## ИЗВЛЕЧЁННЫЙ ТЕКСТ
Во 2-м классе я была по росту седьмая или восьмая с конца, а в 4-м — третья. То, что я маленькая, расстраивало не само по себе, а то, что так легко было оказаться последней, а при возвратном движении на физкультуре я стала бы первой и пришлось бы вести всех, чего я боялась и удивлялась, как совсем маленькая, по плечо мне, Лида Полякова смело шла впереди. Меня нервировало также, что в списке учеников я была почти последней, а в 8-м классе, когда Ярлыков ушел из школы, после меня вписывали только новичков, а учителя, особенно новые, обычно вызывали первого и последнего по списку. Я стеснялась своей короткой фамилии в один слог. Я не представляла себя в другой школе — как оказаться среди незнакомых? Новички мне казались смелыми, самоуверенными и бесчувственными людьми. Мне хотелось ничем не выделяться, не быть предметом никакого внимания, кроме восхищения.
Хорошо, что я училась в школе № 100. Однажды утром прошел по школе слух (и Мария Федоровна все разузнала в учительской), что в школе № 110 девочка, дочь крупного военачальника Яна Гамарника[71]
, не пришла в школу, потому что ее отец застрелился. С этого началось.Для меня тюрьма означала не столько лишение свободы (ребенок не знает свободы), сколько истязания всякого рода. Это представление я получила из книг, особенно современных, где пугали пытками, которыми враги угрожали советским людям, не только взрослым, но и детям: «…он поднес раскаленную иглу к глазу девочки: «Ты будешь говорить?»» Я боялась, что, если дойдет до пыток, я не вынесу их и выдам кого-нибудь. Но тюрьма была составной частью жизни того времени. В Немчиновке Марию Федоровну чуть не увели в тюрьму. Владимир Михайлович просидел несколько месяцев в тюрьме. Мария Федоровна кому-то рассказывала, а я слышала, что еще в начале 20-х годов муж сестры Марии Евгеньевны сидел в тюрьме, как дворянин, и когда он передавал домой белье для стирки, оно было в крови. А Елизавета Федоровна рассказывала, что у них, тоже в 20-е годы, несмотря на наличие бабушки-политкаторжанки, был обыск, и ее маленький сын (тот, который потом стал адмиралом) бегал по квартире и кричал: «Уберите меня, а то я скажу что-нибудь лишнее». То, что нельзя «говорить лишнее», я поняла очень рано. Сказать лишнее, даже в шутку, означало погубить и потерять маму и попасть в детский дом. Мама как будто старалась никак не влиять на меня и оберегала от возможных страданий и потрясений, а Мария Федоровна своей подчас глупой, по моему мнению, приверженностью царской России (она, например, уверяла, что мотив, который тогда играли кремлевские куранты, это не Интернационал, а молитва «Коль славен наш Господь в Сионе») отвращала меня от всего дореволюционного. Я радостно следовала тому, чему учили в школе: любила вождей и ненавидела врагов народа. Но во мне произошло раздвоение: я искренно верила тому, чему меня учила школа, и так же искренно была уверена, что сажают, пытают и расстреливают невинных. Мама накупила мне книг по русской и древней истории, и, прочитав одну из книг о Грозном, я неожиданно для себя сказала маме: «Сталин — Иван Грозный, а Ежов — Малюта Скуратов». Мама погрозила мне пальцем и с шутливой угрозой в голосе сказала: «Женька!» Она очень редко употребляла пренебрежительную форму, но я почувствовала, что она довольна мной.

## ЗАДАНИЯ
A. Кто в воспоминаниях о школьных годах назван по имени и отчеству? Перечислите всех.
B. Под каким номером была школа, в которой училась рассказчица из воспоминаний о школьных годах?
C. Подхватите воспоминания о школьных годах и продолжите их сразу после последней фразы.

## ФРАГМЕНТ ИСТОЧНИКА
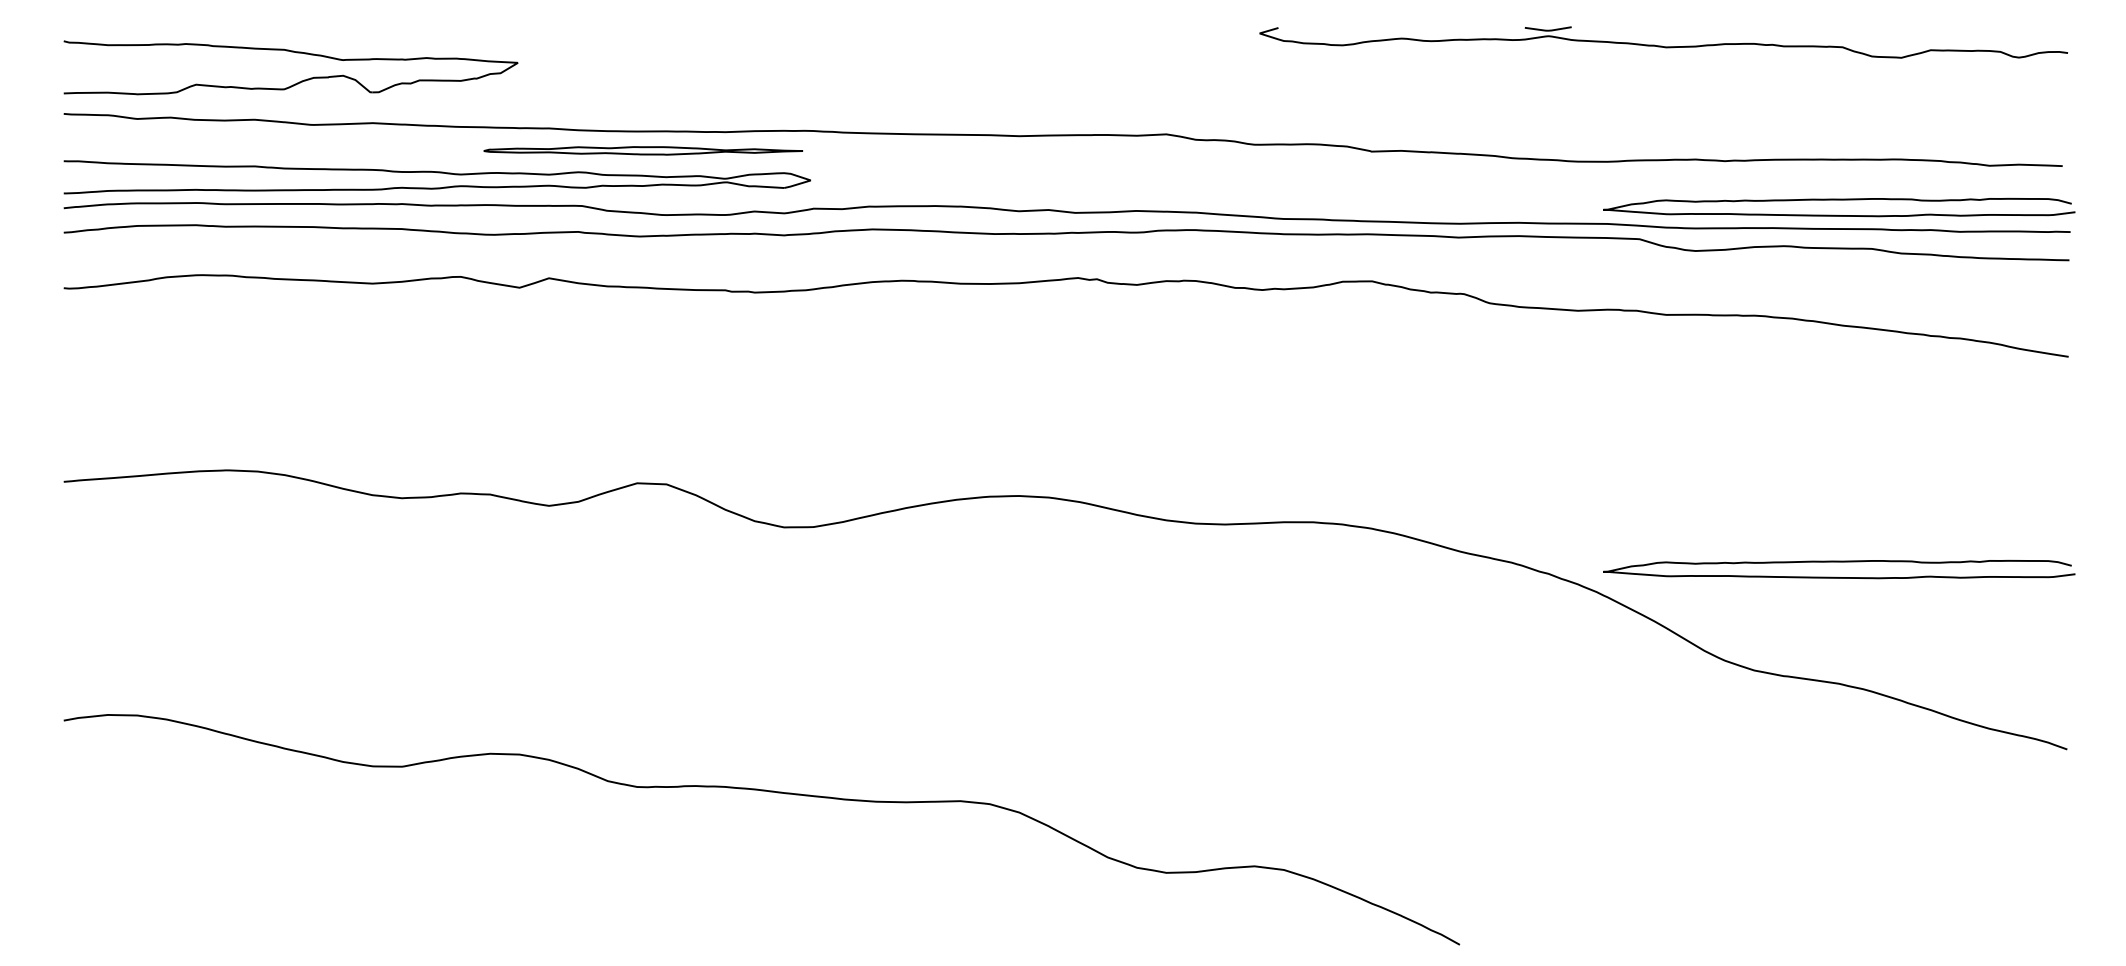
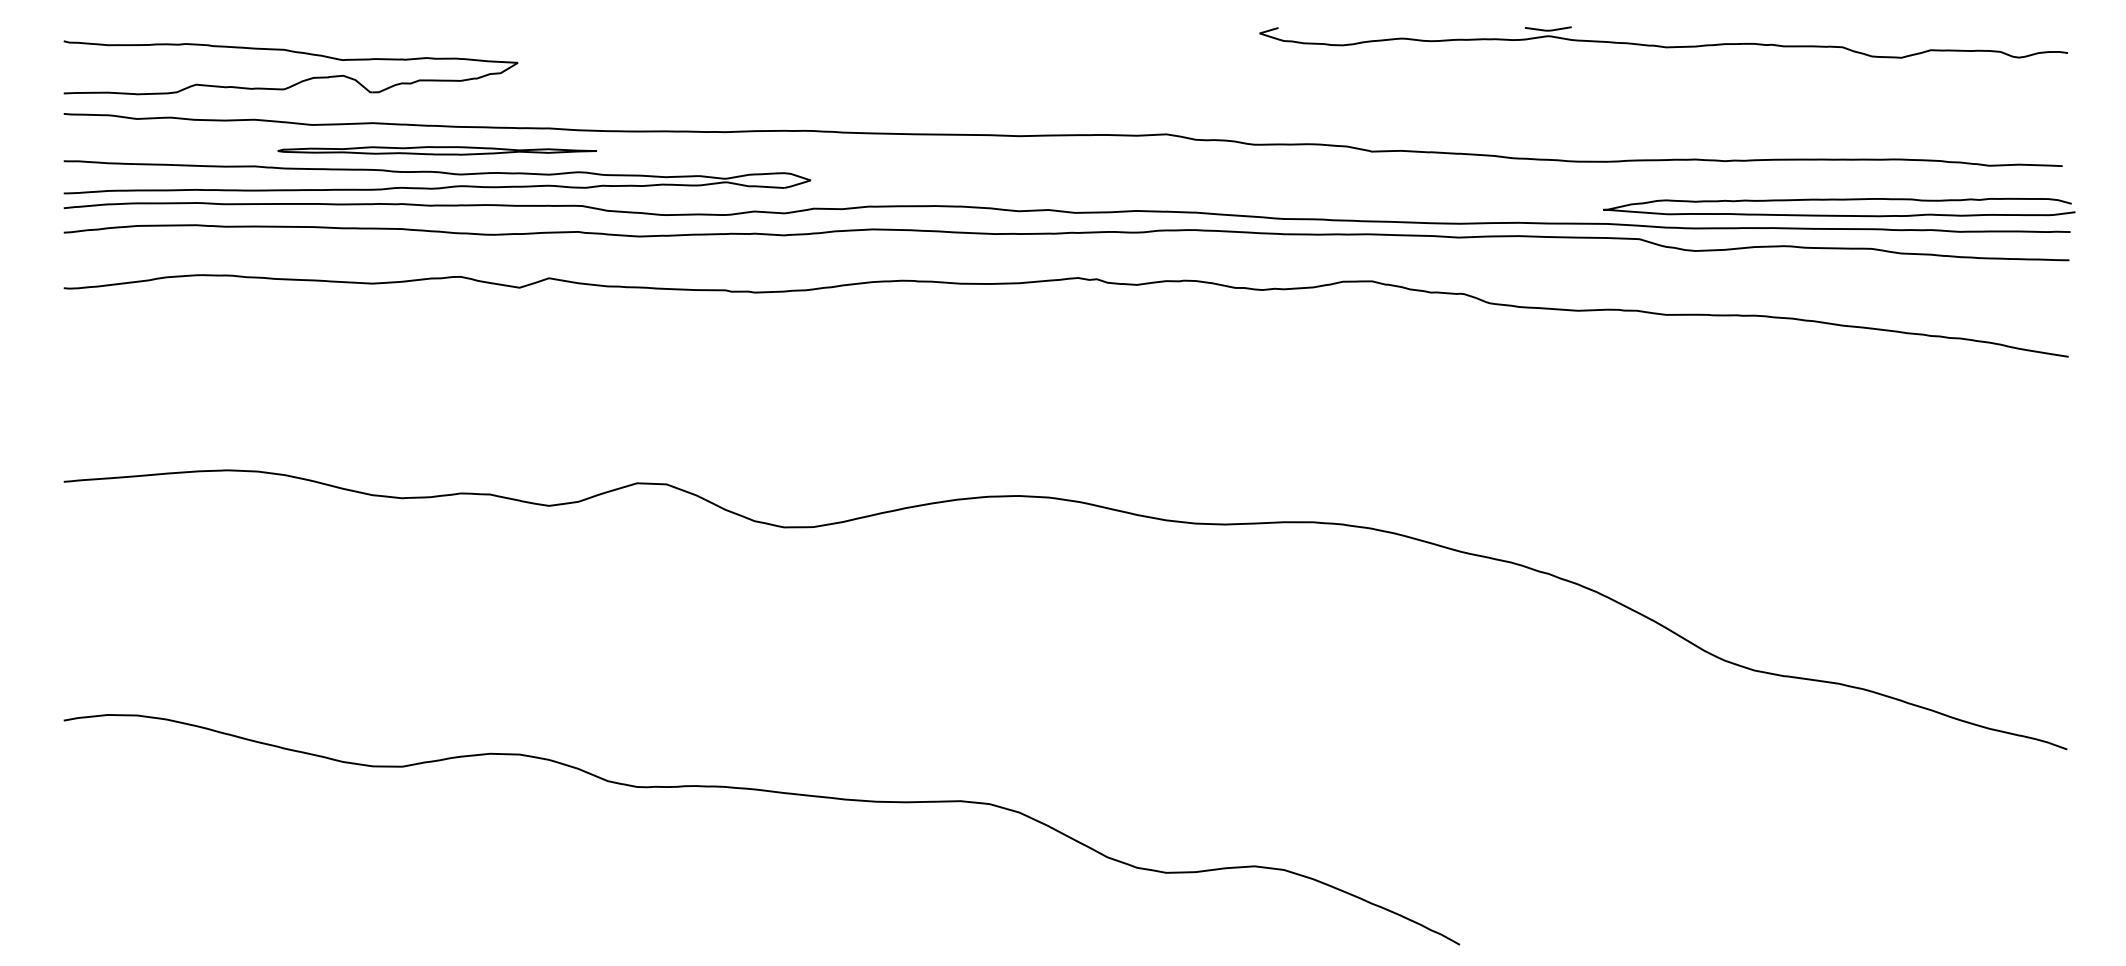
part at (643, 150) position: (643, 150) -> (437, 150)
curve at (1839, 562): present -> none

## ПИСЬМЕННЫЕ ОТВЕТЫ
A. Мария Федоровна, Владимир Михайлович, Мария Евгеньевна, Елизавета Федоровна.

B. Школа № 100.

C.
Были процессы, проклятия и отчеты в газетах (по правде сказать, меня уже тогда удивляло, что защитника может назначать обвиняющая сторона). Мария Федоровна восхищалась Бухариным, который вел себя мужественнее других, — по ее мнению, вследствие своего дворянского происхождения[72]
. Позднее Мария Федоровна радовалась, что посадили Мейерхольда, которого она считала разрушителем театра. Не одна она, радовались многие (по разным причинам), что убирают ненавистных им людей. А насмешливые люди смеялись над тем, чем полагалось восхищаться: тетя Ида говорила, что станция метро на Арбатской площади похожа на «будку для продажи сельтерской воды», а в школе пели:Я стала представлять себе, что где-то есть человек, о котором никто не знает и который пишет правду. Став старше, я поняла, что не буду ни историком, ни юристом, чтобы не запачкаться ложью и жестокостью. Несмотря на порывы облагодетельствовать человечество, я чувствовала себя неспособной к убийству. В последнее лето перед смертью мамы я читала про Павлика Морозова: я не могла бы донести на маму, как он донес на отца. Любовь была для меня выше политики.
Я чувствовала, что в нашей жизни нет прочности, взрослые часто говорили: «Это надо оставить «на черный день»», и я ждала и боялась «черного дня». Во мне утвердился страх, который то рос, то уменьшался и так и не прошел.